Music streaming service Spotify on Wednesday filed for an initial public offering (IPO) of $1 billion, making good on its long-rumored intentions to become the latest technology firm to become a publicly traded company.
According to Spotify’s filing with the Securities and Exchange Commission (SEC), the Stockholm-based company will seek to trade on the New York Stock Exchange (NYSE) under the ticker symbol “SPOT.”
“We set out to reimagine the music industry and to provide a better way for both artists and consumers to benefit from the digital transformation of the music industry,” the company said in its filing. “Spotify was founded on the belief that music is universal and that streaming is a more robust and seamless access model that benefits both artists and music fans.”

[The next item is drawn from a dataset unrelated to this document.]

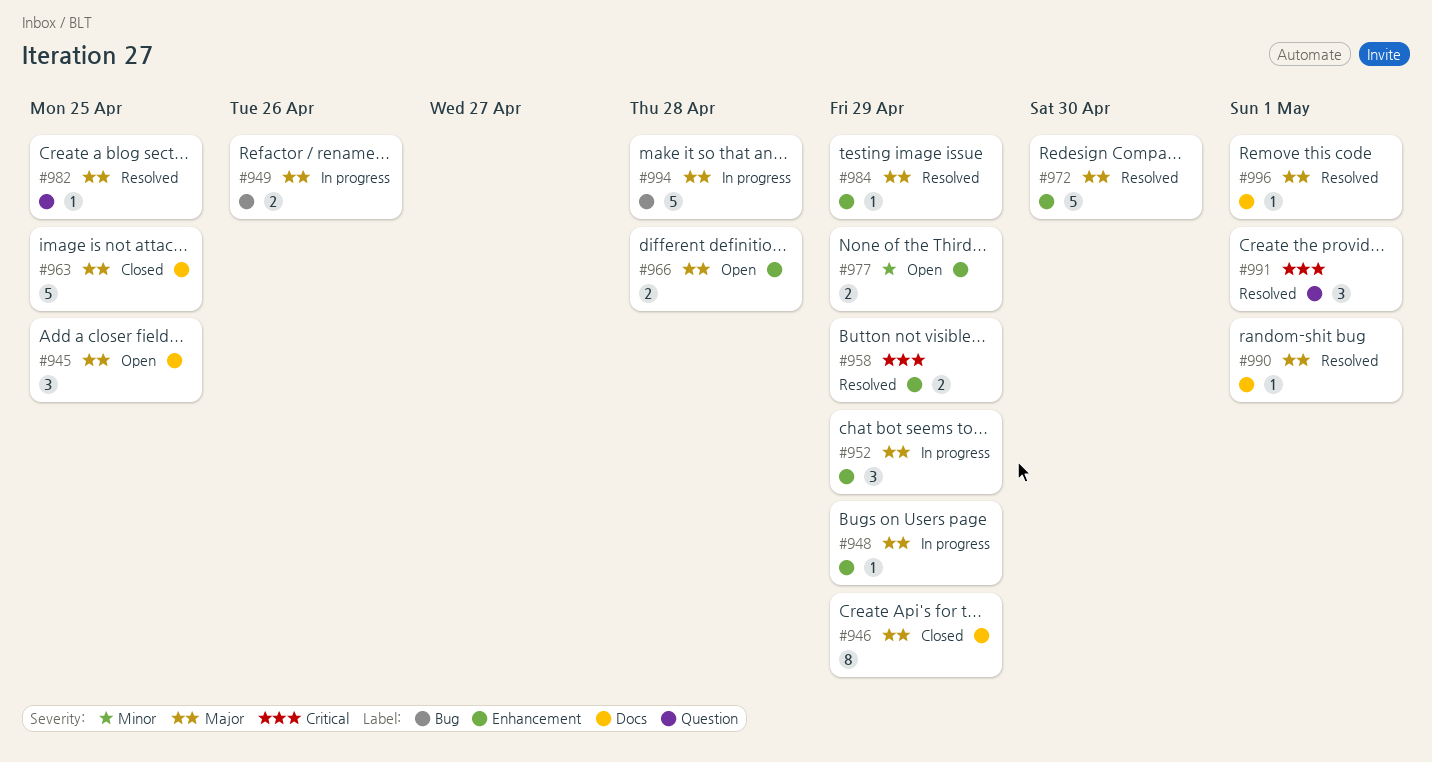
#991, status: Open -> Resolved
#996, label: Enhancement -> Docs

Spotify, which was founded in April 2006, is taking an unusual approach to its public offering, opting to utilize a direct listing in favor of a traditional float. With a direct listing, the public can immediately begin buying and selling stock in the company. With a float, there is more structure, with banks and investors setting the price and underwriting the company.

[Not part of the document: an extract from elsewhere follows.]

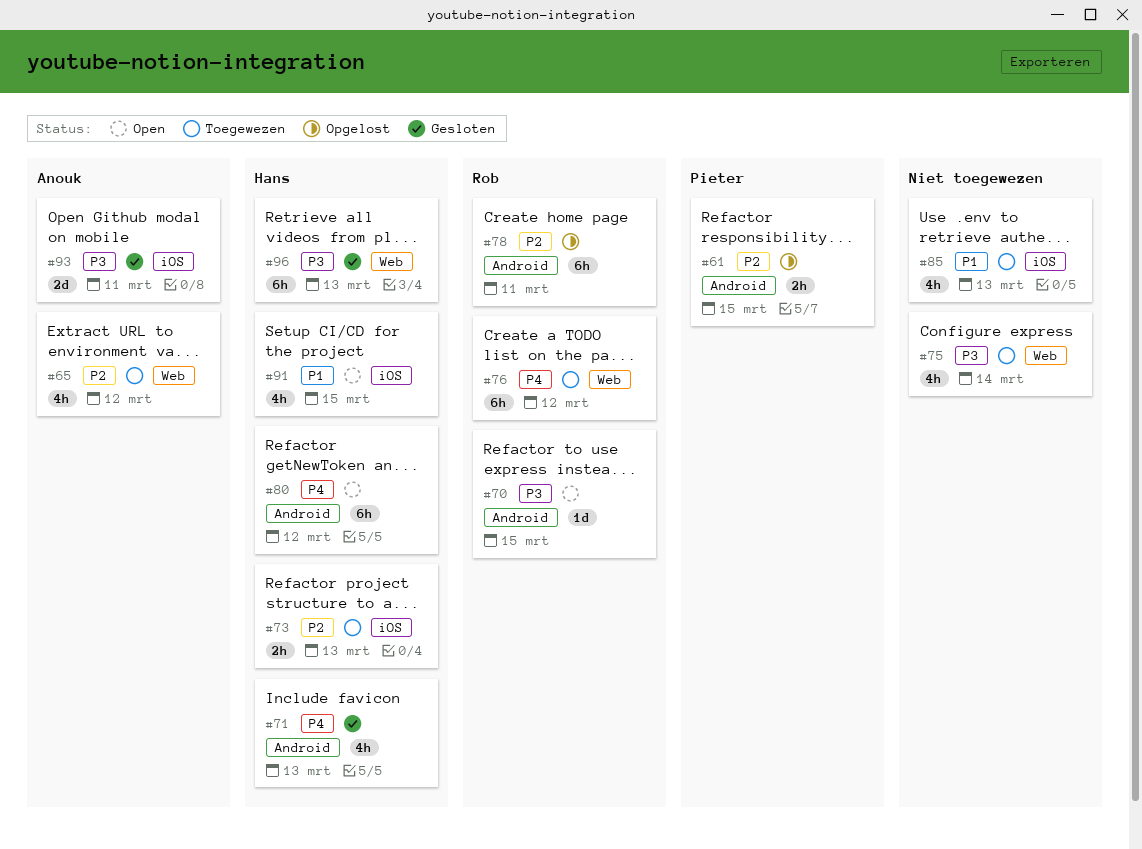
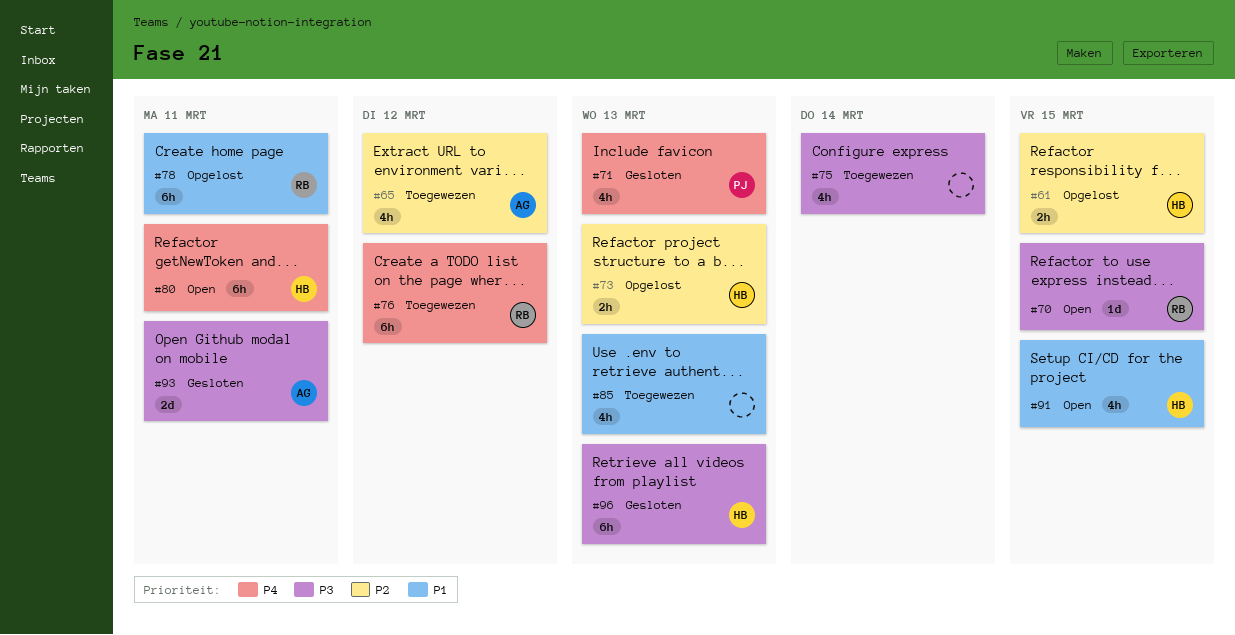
#61, owner: Pieter -> Hans
#71, owner: Hans -> Pieter
#73, status: Toegewezen -> Opgelost
#78, priority: P2 -> P1
#80, due: Mar 12 -> Mar 11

Direct listings are not new, but they are rarely used by companies. Under the model, the market determines the price for the company’s shares based entirely on supply and demand rather than hype and price setting done by early investors and backers.
It also comes with significant risks. For example, under a typical IPO, officers, directors and other shareholders would be locked into their stock holdings for a 180-day period while underwriters worked to stabilize the stock price. There is no such restriction in a direct listing, which would allow anyone to sell immediately — opening the stock up to potential harm if a major investor decided to sell off everything.
It’s not clear how well the approach will work for Spotify, though if it is successful it seems likely that other tech companies will follow in Spotify’s footsteps.
Spotify does bring to the table a considerable amount of name recognition and a sizable user base. According to the company’s SEC filings, it had 159 million monthly active users and 71 million premium subscribers at the end of 2017. By contrast, Apple Music—the second most popular streaming music service—currently has 36 million paid subscribers .
However, not all the numbers for Spotify are so rosy. The company has yet to turn a profit despite sizable—and growing—revenue. The company reported $4.09 billion in revenue in 2017, up significantly from the $2.95 billion in revenue the year prior.
Spotify’s CEO Daniel Ek, the 35-year-old co-founder of the music streaming service, is still the largest individual shareholder in the company, accounting for 25.7 percent of ordinary shares. Chinese conglomerate Tencent holds 7.5 percent of the company, investment firm Tiger Global holds 6.9 percent, Sony Music holds 5.7 percent and Technology Crossover Ventures holds 5.4 percent.